I calculated this a different way from the textbook. First, I counted groups of 5 from 180 items, which is ${180 \choose 5}=\frac{180!}{5!175!}$ ways. Now from all these different groups of 5, I counted groups of 36, which is ${{180 \choose 5} \choose 36}=\frac{\frac{180!}{5!175!}!}{36!(\frac{180!}{5!175!}-36)!}$.
Is the way that I counted (ie, first count groups of 5, then among those groups, count groups of 36) a valid way to solve this problem?
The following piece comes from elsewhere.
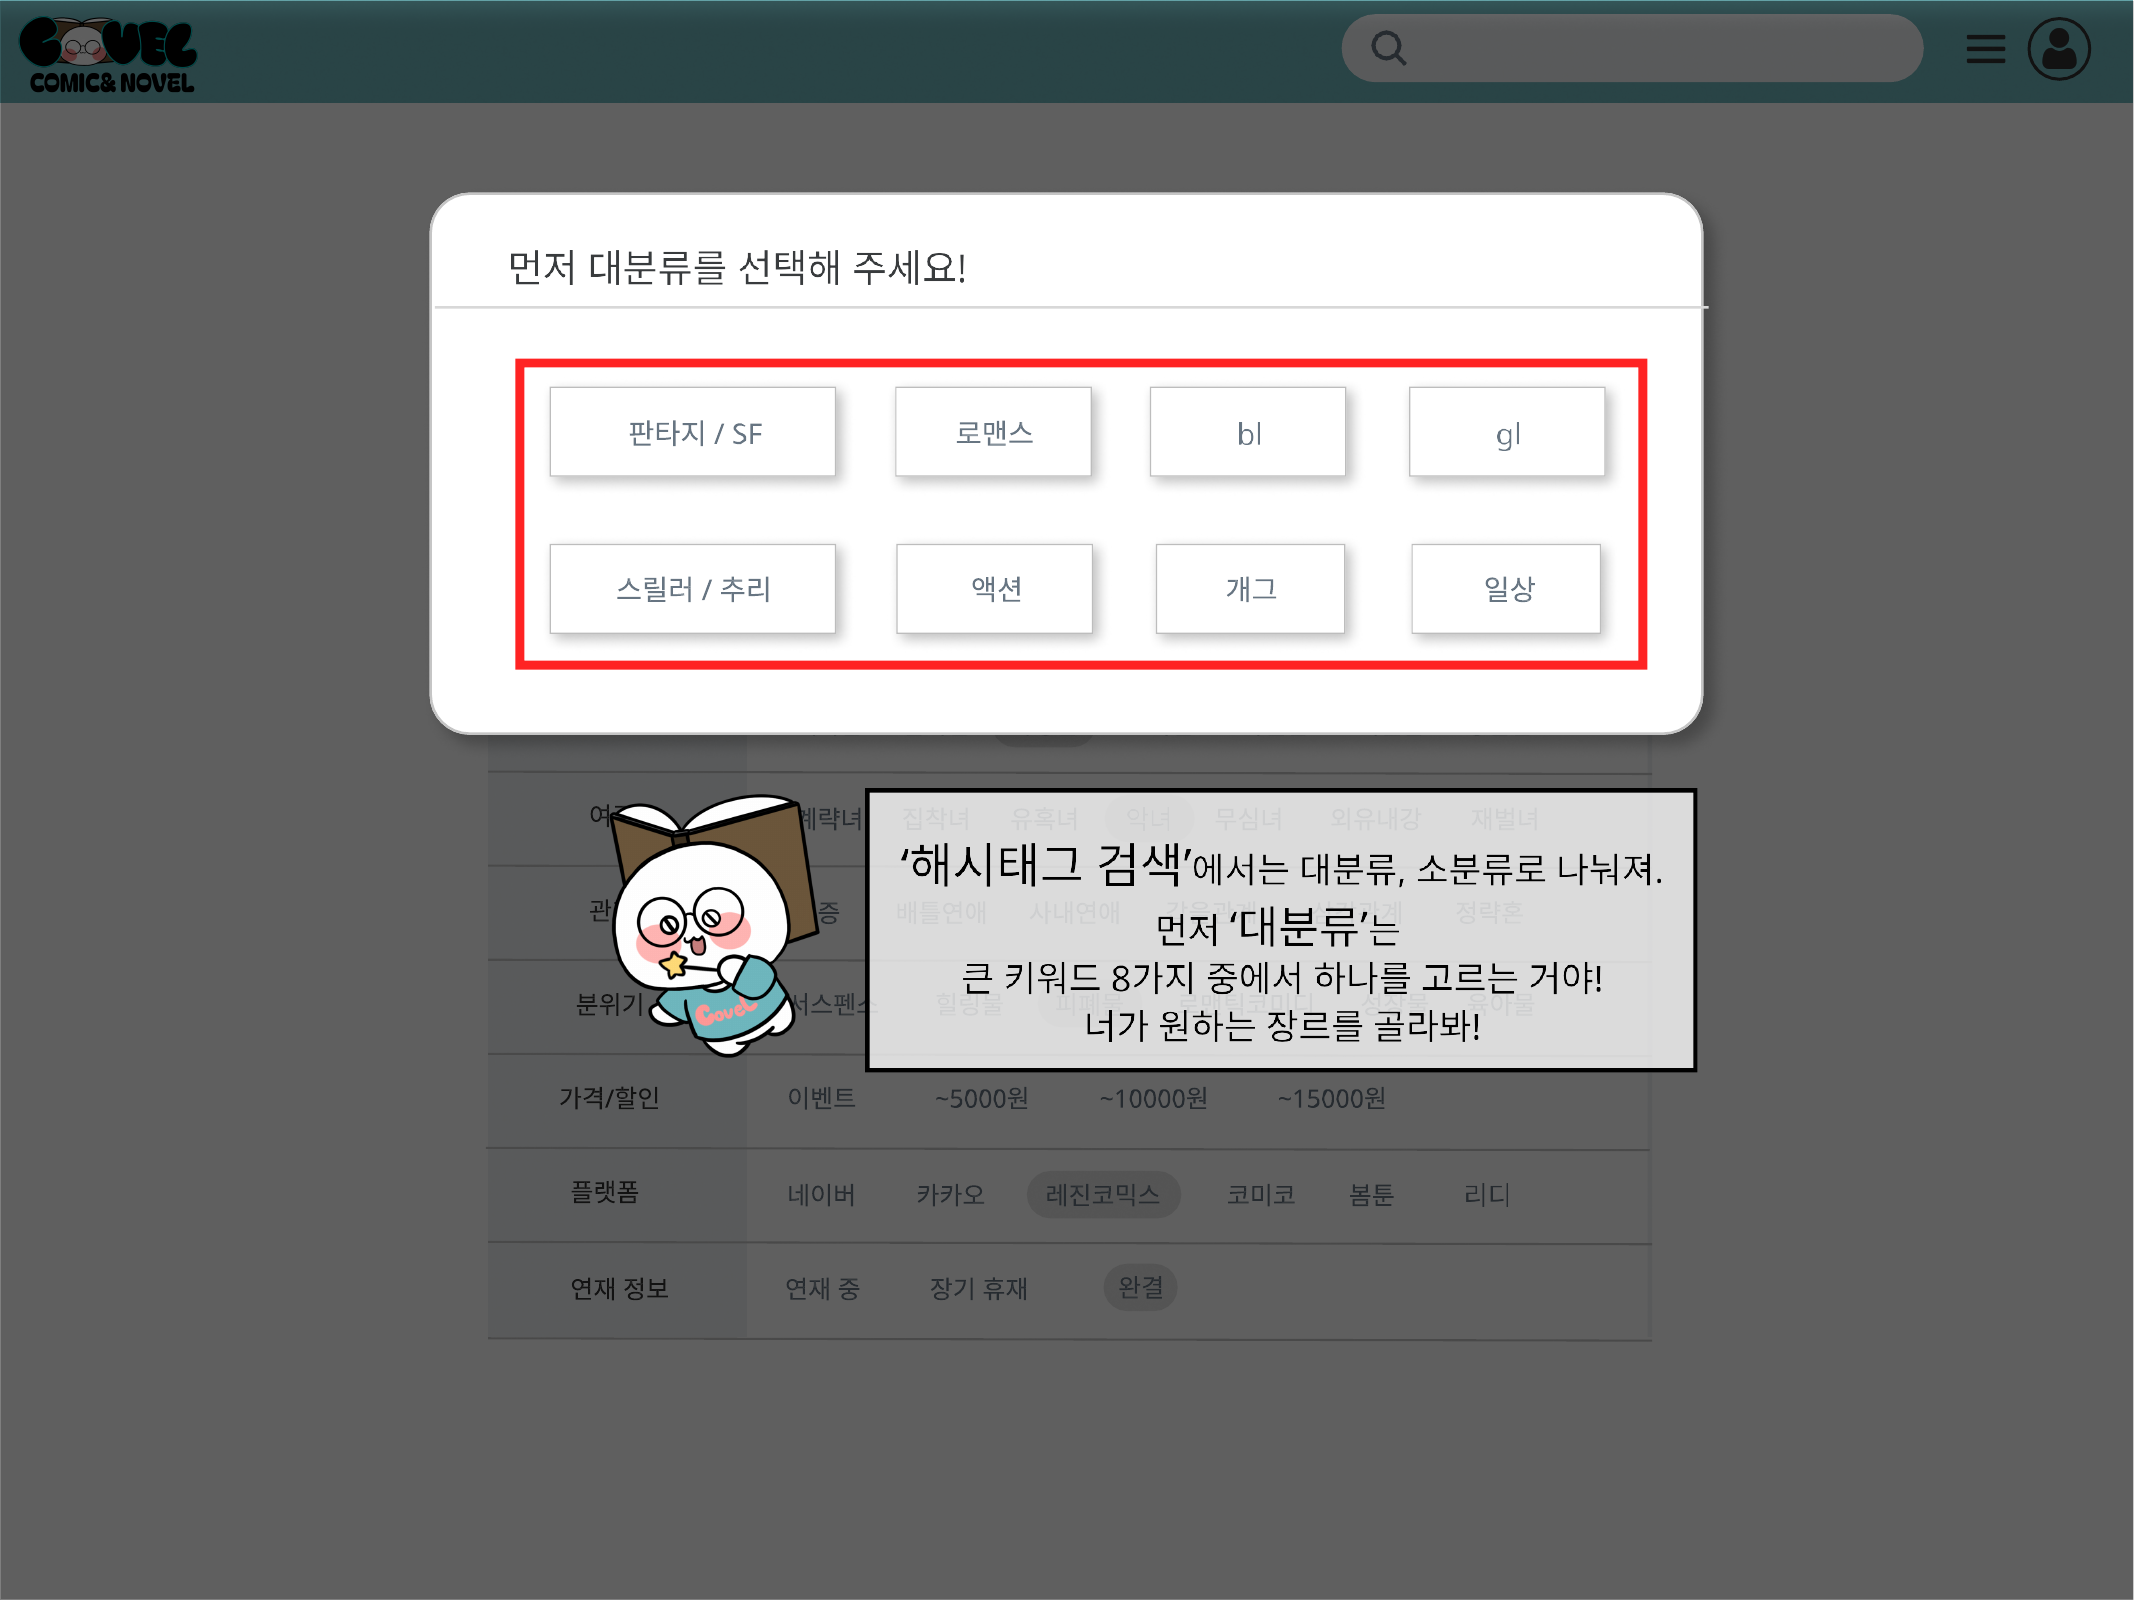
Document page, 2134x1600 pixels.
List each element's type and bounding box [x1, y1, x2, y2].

text_box [0, 0, 2134, 1600]
text_box [422, 185, 1730, 1147]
The answer I got was so different from the textbook's I'm not sure how to verify it.
Yeah, your way of counting doesn't work, for the reason that there will be significant overlaps between the groups counted by $\binom{180}{5}$. If your set is $\lbrace 1, \ldots, 180 \rbrace$, your counting allows for $\lbrace 1, 2, 3, 4, 5\rbrace$ and $\lbrace 1, 2, 3, 4, 6\rbrace$ to be two of your groups.
To follow your reasoning to the answer given in the book, you can count $\binom{180}{5}$ for your first group, then with these $5$ removed (whatever they are), you can count $\binom{175}{5}$ for your second group. Removing these $5$ more ($10$ in total), you can choose one of $\binom{170}{5}$ for your third group, etc, giving you the following count of ordered lists of unordered groups:$\require{cancel}$
\begin{align*} \binom{180}{5} \cdot \binom{175}{5} \cdot \ldots \cdot \binom{10}{5} \cdot \binom{5}{5} &= \frac{180!}{\cancel{175!} \cdot 5!} \cdot \frac{\cancel{175!}}{\cancel{170!} \cdot 5!} \cdot \ldots \cdot \frac{\cancel{10!}}{\cancel{5!} \cdot 5!} \cdot \frac{\cancel{5!}}{0! \cdot 5!} \\ &= \frac{180!}{(5!)^{36}}. \end{align*} However, since we want an unordered group of groups, we have counted each unordered group $36!$ times, yielding a result of $$\frac{180!}{(5!)^{36} \cdot 36!}.$$